Output every line below as it stands, dropping only the images.

Input data =>
__________

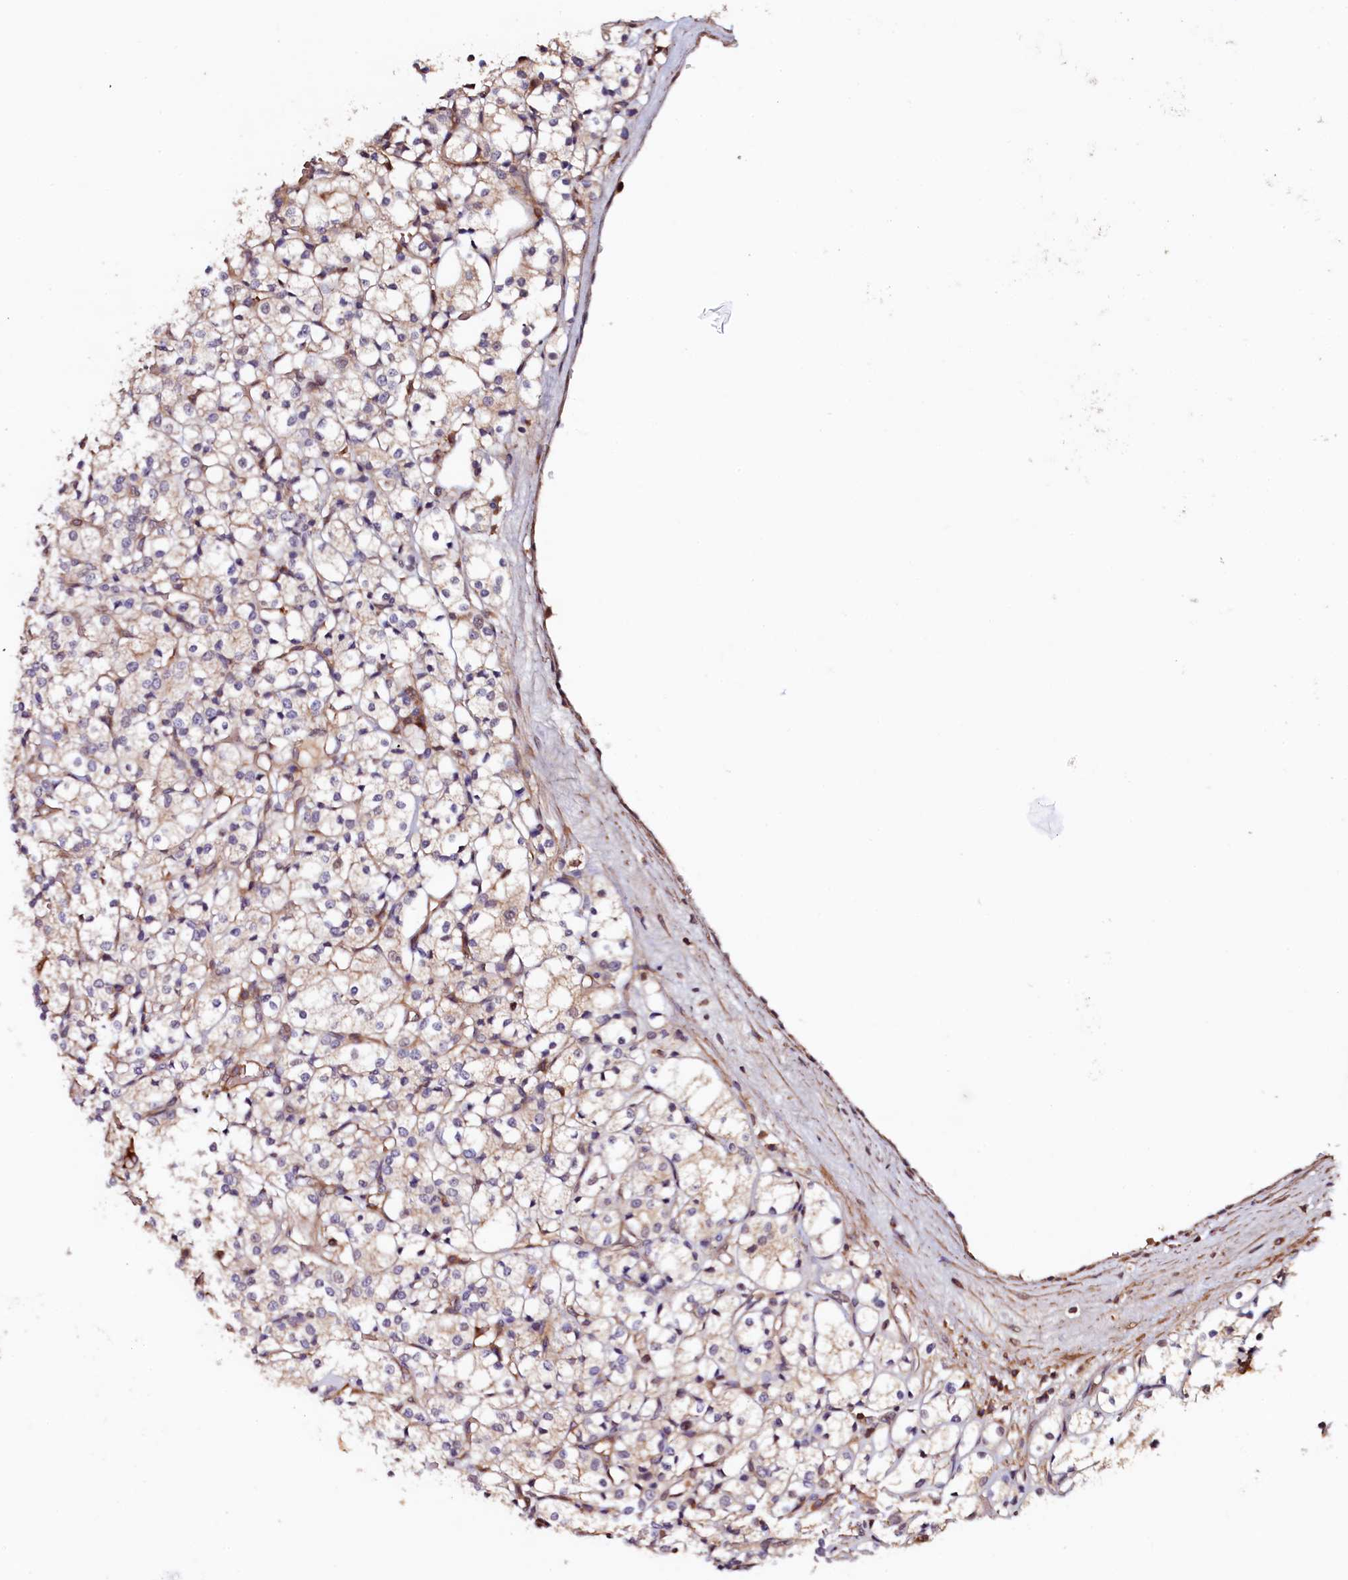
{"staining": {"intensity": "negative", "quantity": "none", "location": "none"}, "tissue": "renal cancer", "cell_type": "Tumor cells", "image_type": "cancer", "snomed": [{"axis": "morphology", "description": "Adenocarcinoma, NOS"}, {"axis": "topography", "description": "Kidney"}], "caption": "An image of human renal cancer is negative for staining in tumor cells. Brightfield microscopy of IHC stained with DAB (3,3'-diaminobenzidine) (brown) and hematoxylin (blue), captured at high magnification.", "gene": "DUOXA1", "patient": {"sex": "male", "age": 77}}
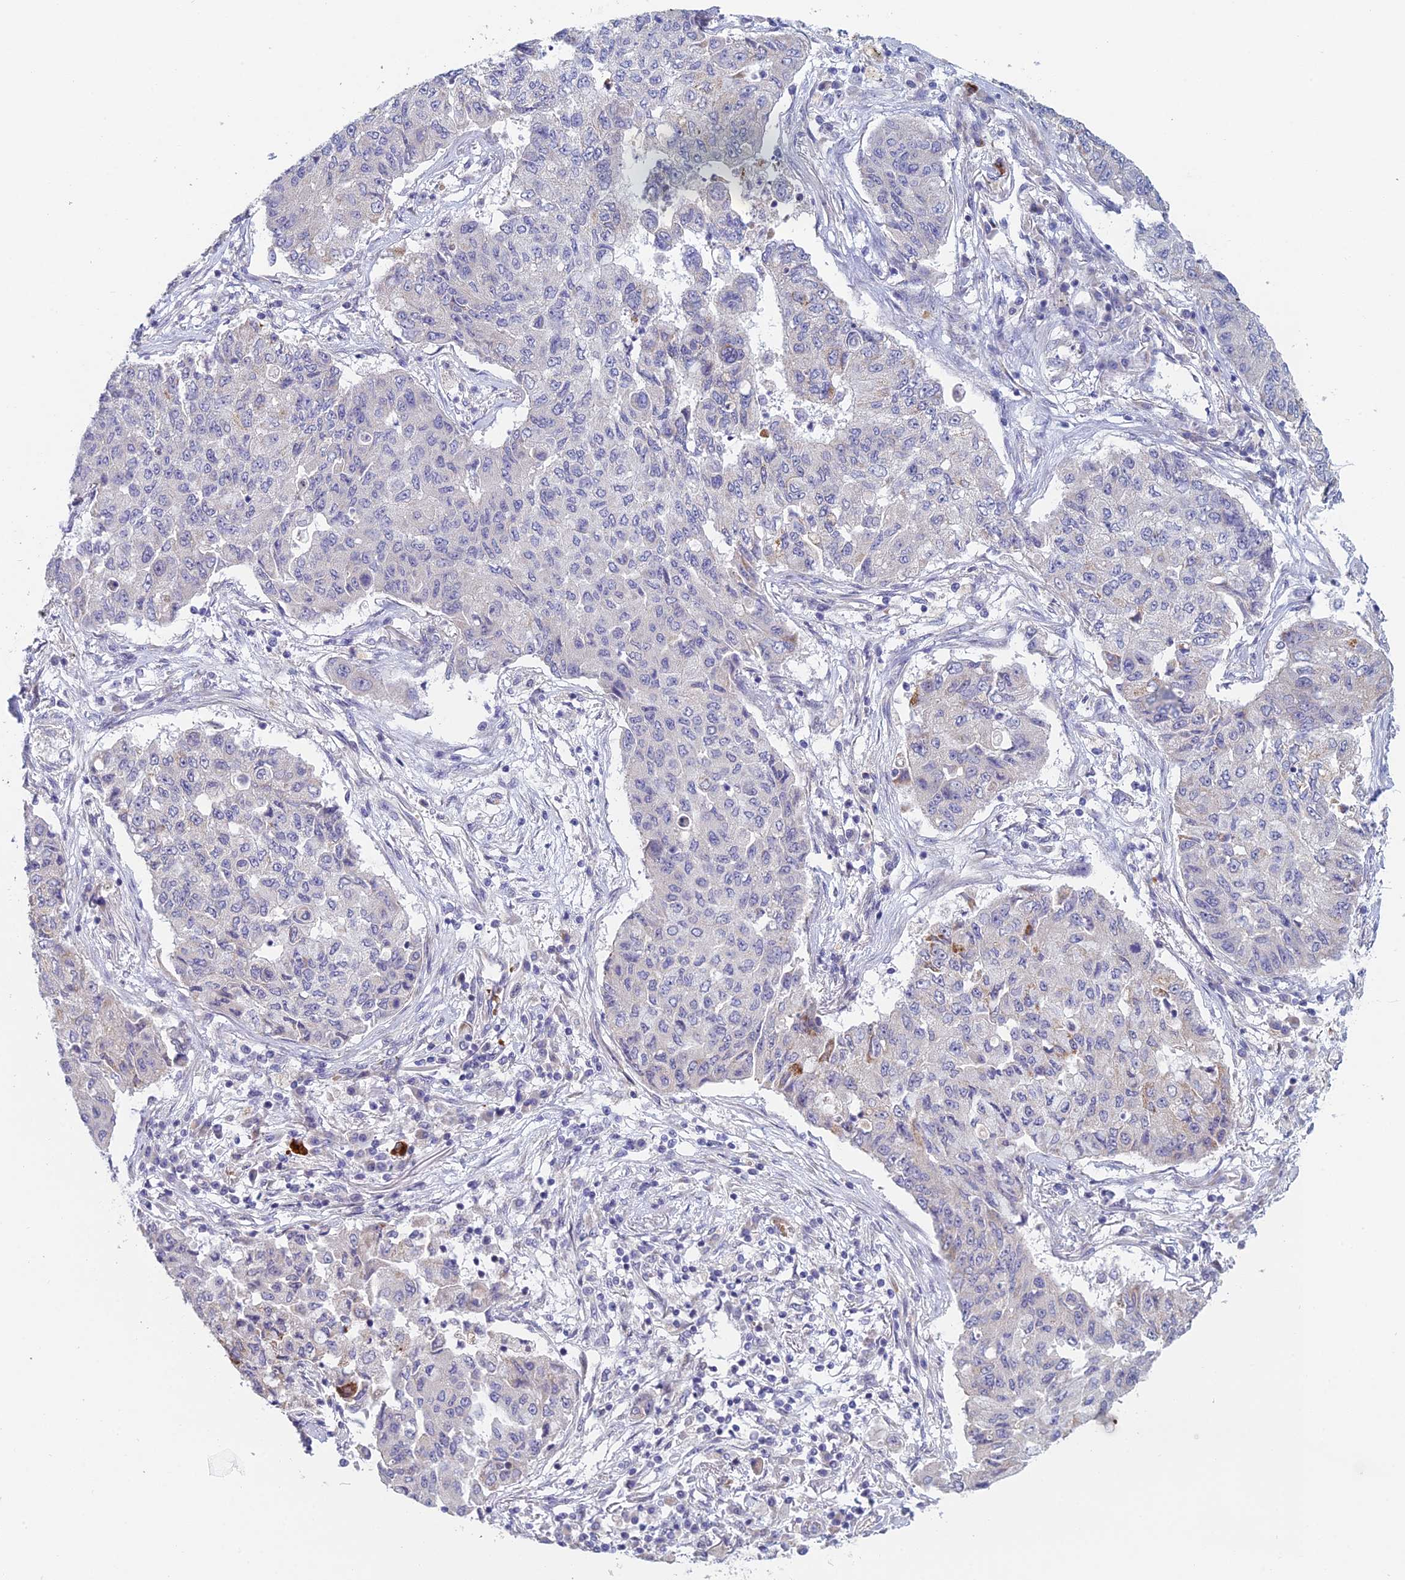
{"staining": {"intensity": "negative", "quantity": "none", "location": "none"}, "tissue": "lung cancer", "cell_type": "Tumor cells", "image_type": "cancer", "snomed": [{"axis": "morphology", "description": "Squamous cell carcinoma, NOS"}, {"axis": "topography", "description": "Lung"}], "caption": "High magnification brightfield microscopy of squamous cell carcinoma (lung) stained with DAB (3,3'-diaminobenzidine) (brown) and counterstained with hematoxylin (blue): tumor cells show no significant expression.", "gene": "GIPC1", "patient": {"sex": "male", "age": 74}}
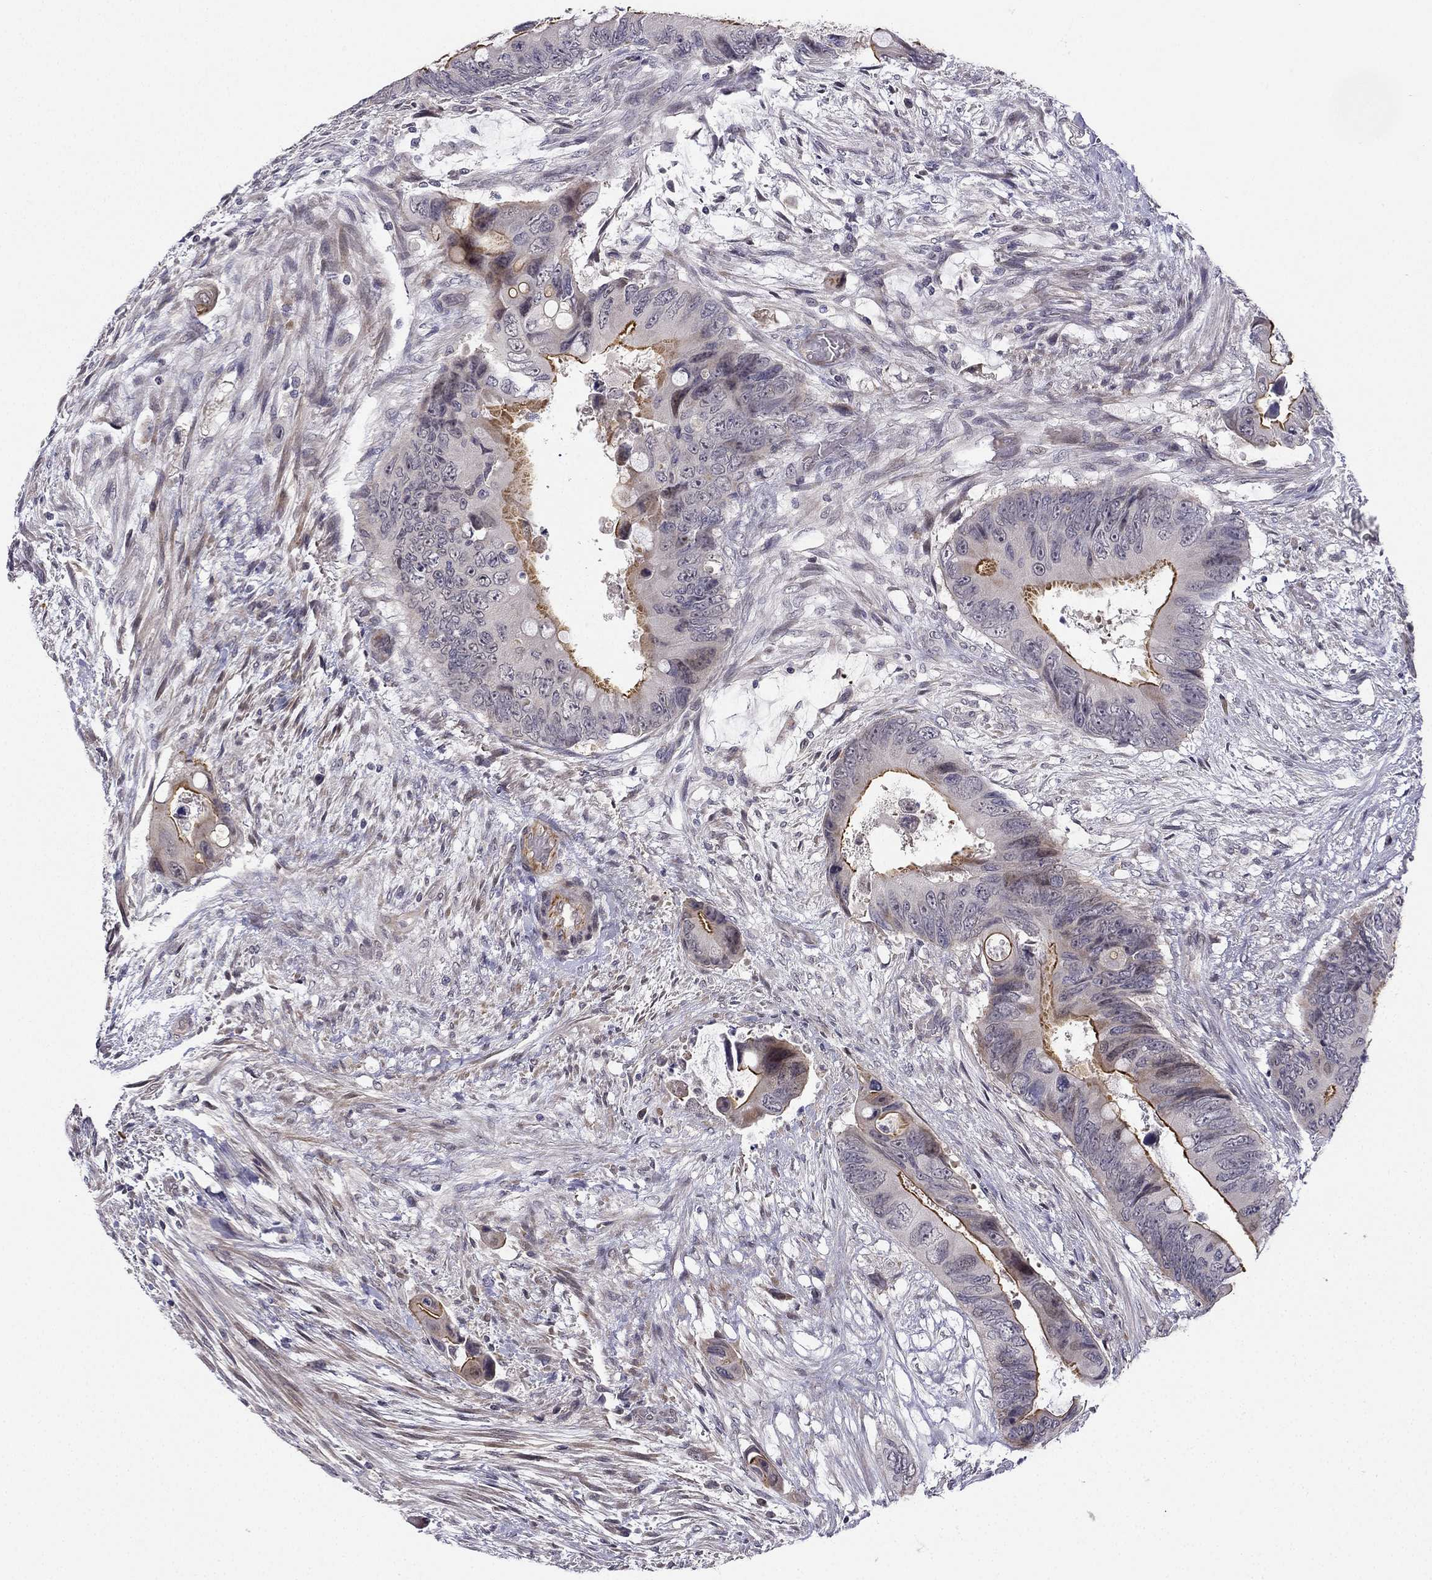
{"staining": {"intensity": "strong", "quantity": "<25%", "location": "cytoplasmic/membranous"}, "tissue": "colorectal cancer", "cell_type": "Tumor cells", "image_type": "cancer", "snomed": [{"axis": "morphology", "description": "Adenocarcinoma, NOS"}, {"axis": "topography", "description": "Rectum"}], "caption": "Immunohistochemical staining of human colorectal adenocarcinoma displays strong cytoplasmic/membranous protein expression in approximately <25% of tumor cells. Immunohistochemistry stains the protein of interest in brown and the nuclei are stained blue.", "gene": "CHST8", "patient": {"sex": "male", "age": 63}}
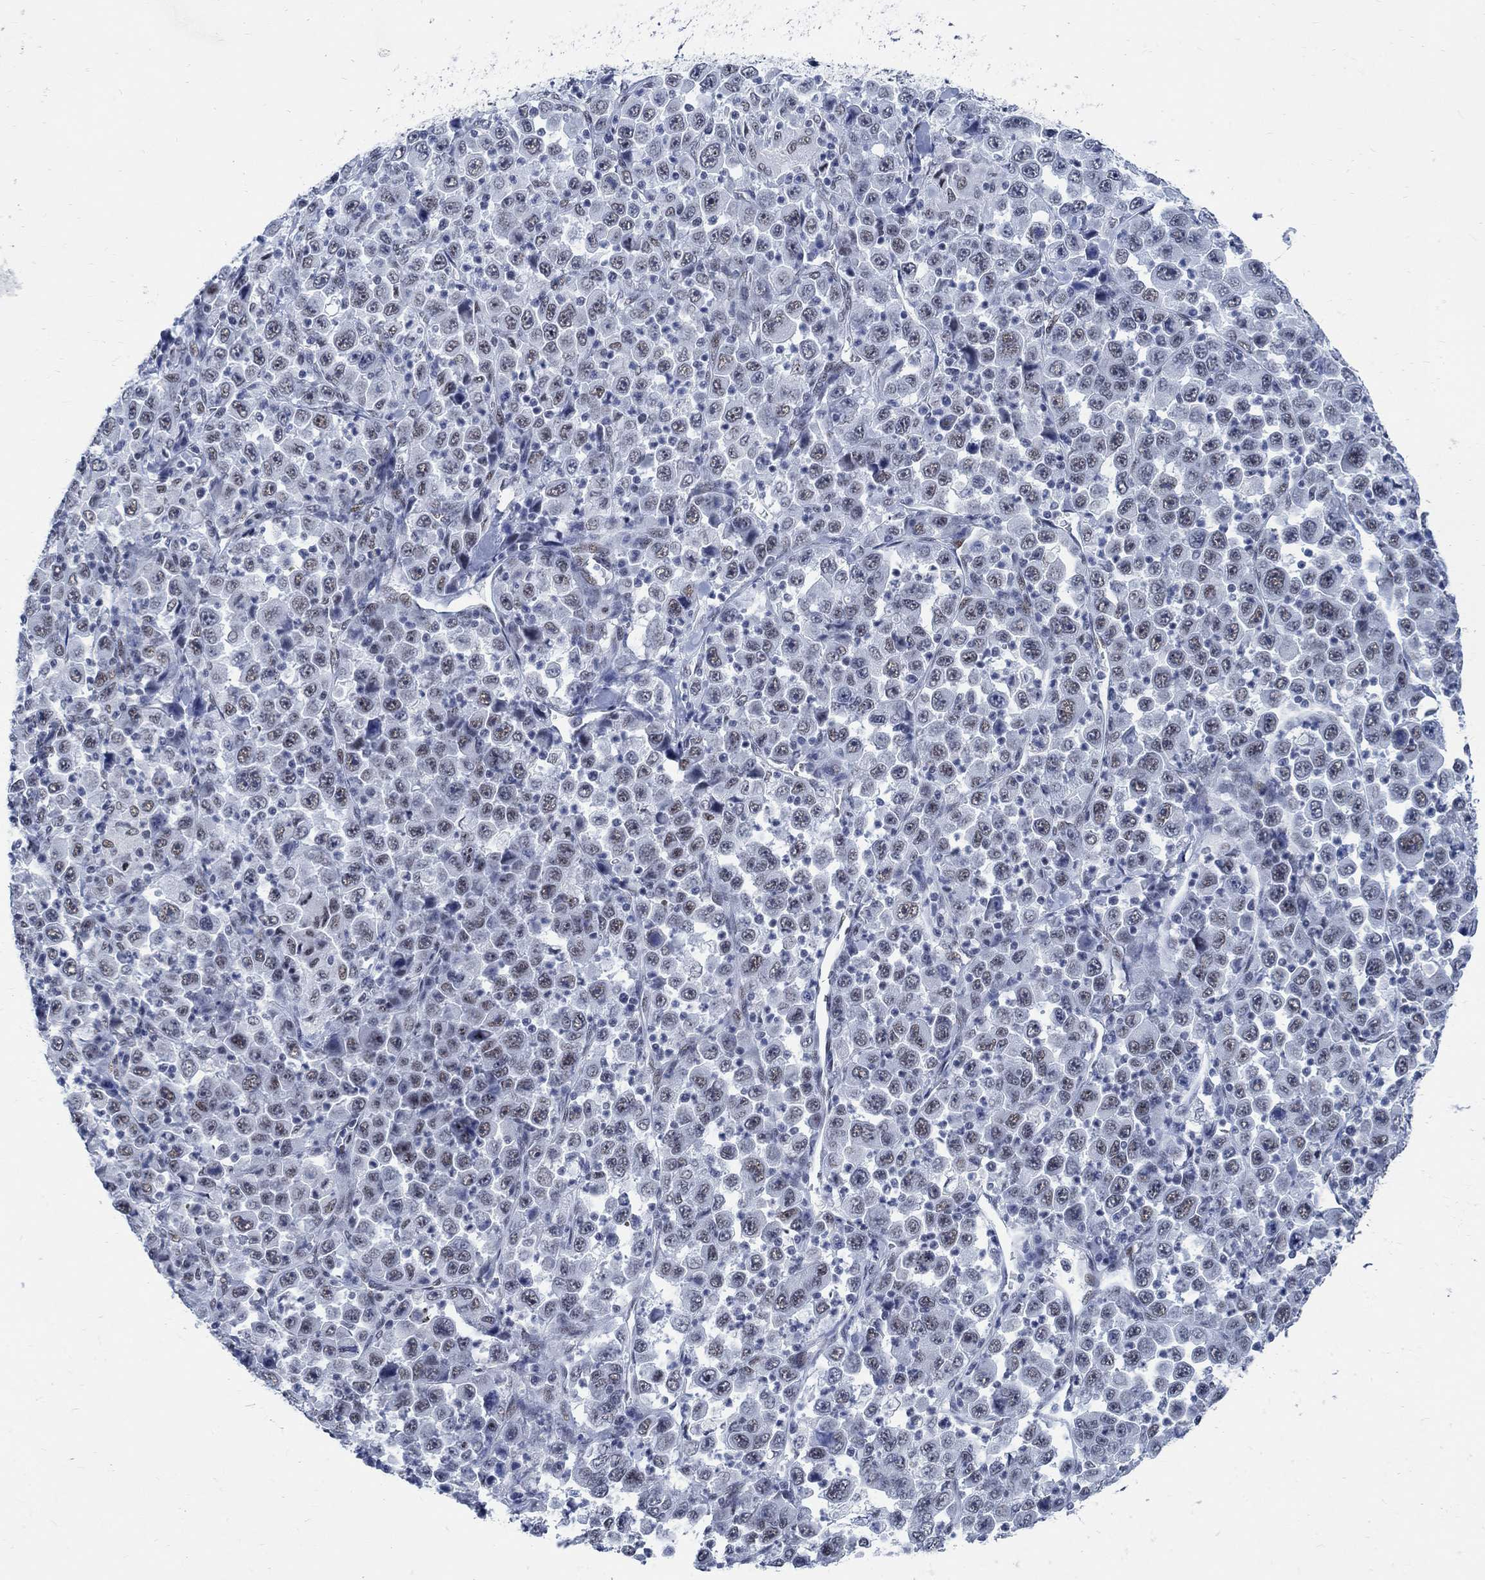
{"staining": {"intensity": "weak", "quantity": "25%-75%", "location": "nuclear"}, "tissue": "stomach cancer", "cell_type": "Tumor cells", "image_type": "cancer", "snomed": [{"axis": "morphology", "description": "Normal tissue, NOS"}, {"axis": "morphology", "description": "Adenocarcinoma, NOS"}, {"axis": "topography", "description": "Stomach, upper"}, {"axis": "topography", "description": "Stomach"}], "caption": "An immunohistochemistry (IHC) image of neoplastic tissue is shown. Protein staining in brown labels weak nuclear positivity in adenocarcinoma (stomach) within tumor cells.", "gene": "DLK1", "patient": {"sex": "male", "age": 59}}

__________

Solved exercise =>
{"staining": {"intensity": "negative", "quantity": "none", "location": "none"}, "tissue": "renal cancer", "cell_type": "Tumor cells", "image_type": "cancer", "snomed": [{"axis": "morphology", "description": "Adenocarcinoma, NOS"}, {"axis": "topography", "description": "Kidney"}], "caption": "An image of human renal cancer is negative for staining in tumor cells. Brightfield microscopy of IHC stained with DAB (3,3'-diaminobenzidine) (brown) and hematoxylin (blue), captured at high magnification.", "gene": "DUOXA1", "patient": {"sex": "male", "age": 77}}
{"staining": {"intensity": "negative", "quantity": "none", "location": "none"}, "tissue": "lung cancer", "cell_type": "Tumor cells", "image_type": "cancer", "snomed": [{"axis": "morphology", "description": "Squamous cell carcinoma, NOS"}, {"axis": "topography", "description": "Lung"}], "caption": "High magnification brightfield microscopy of squamous cell carcinoma (lung) stained with DAB (3,3'-diaminobenzidine) (brown) and counterstained with hematoxylin (blue): tumor cells show no significant expression.", "gene": "GIPC1", "patient": {"sex": "male", "age": 74}}
{"staining": {"intensity": "strong", "quantity": "<25%", "location": "cytoplasmic/membranous"}, "tissue": "colorectal cancer", "cell_type": "Tumor cells", "image_type": "cancer", "snomed": [{"axis": "morphology", "description": "Adenocarcinoma, NOS"}, {"axis": "topography", "description": "Rectum"}], "caption": "Immunohistochemical staining of human colorectal adenocarcinoma displays strong cytoplasmic/membranous protein expression in approximately <25% of tumor cells. Immunohistochemistry stains the protein of interest in brown and the nuclei are stained blue.", "gene": "CHST8", "patient": {"sex": "male", "age": 63}}
{"staining": {"intensity": "weak", "quantity": "25%-75%", "location": "nuclear"}, "tissue": "stomach cancer", "cell_type": "Tumor cells", "image_type": "cancer", "snomed": [{"axis": "morphology", "description": "Normal tissue, NOS"}, {"axis": "morphology", "description": "Adenocarcinoma, NOS"}, {"axis": "topography", "description": "Stomach, upper"}, {"axis": "topography", "description": "Stomach"}], "caption": "An immunohistochemistry (IHC) image of neoplastic tissue is shown. Protein staining in brown labels weak nuclear positivity in adenocarcinoma (stomach) within tumor cells.", "gene": "DLK1", "patient": {"sex": "male", "age": 59}}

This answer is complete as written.